Santa Clara, California. - New England Patriots enfrentaron a Seattle Seahawks en el Super Bowl, donde sufrieron una contundente derrota por 29-13. Este resultado aplaza su intento de romper el récord de más títulos en la NFL, quedándose con seis campeonatos, igualados con Pittsburgh Steelers.
El partido celebrado en el Levi’s Stadium mostró la fuerza defensiva de los Seahawks, quienes dominaron desde el principio. Drake Maye, el quarterback de 23 años, tenía la oportunidad de convertirse en el más joven en ganar el trofeo Vince Lombardi, pero fue constantemente presionado por la defensa rival, acumulando dos intercepciones y seis capturas durante el partido.

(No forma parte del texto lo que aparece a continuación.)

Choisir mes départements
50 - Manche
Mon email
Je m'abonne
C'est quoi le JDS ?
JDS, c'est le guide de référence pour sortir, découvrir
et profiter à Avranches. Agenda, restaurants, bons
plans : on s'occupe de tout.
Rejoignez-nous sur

A pesar de que Maye lanzó para 295 yardas y dos touchdowns, su desempeño se vio afectado por errores clave. Reconoció que tuvo momentos en los que pudo haber tomado mejores decisiones. En una jugada crítica, con Patriots acercándose, fue capturado y el balón fue recuperado por Uchenna Nwosu, quien selló la victoria para Seattle con un regreso de 45 yardas.
La ausencia de Tom Brady, el líder icónico de la franquicia, se sintió nuevamente. Mike Vrabel, actual entrenador de los Patriots y exjugador, vio frustradas sus aspiraciones de ganar el campeonato. Indicó que el equipo necesita aprender de esta experiencia y trabajar arduamente para volver a alcanzar el nivel más alto de competencia en la próxima temporada.
La historia de los Patriots en la NFL continúa, y aunque este año no será recordado por un nuevo trofeo, la franquicia mira hacia el futuro con la esperanza de reconstruir su legado.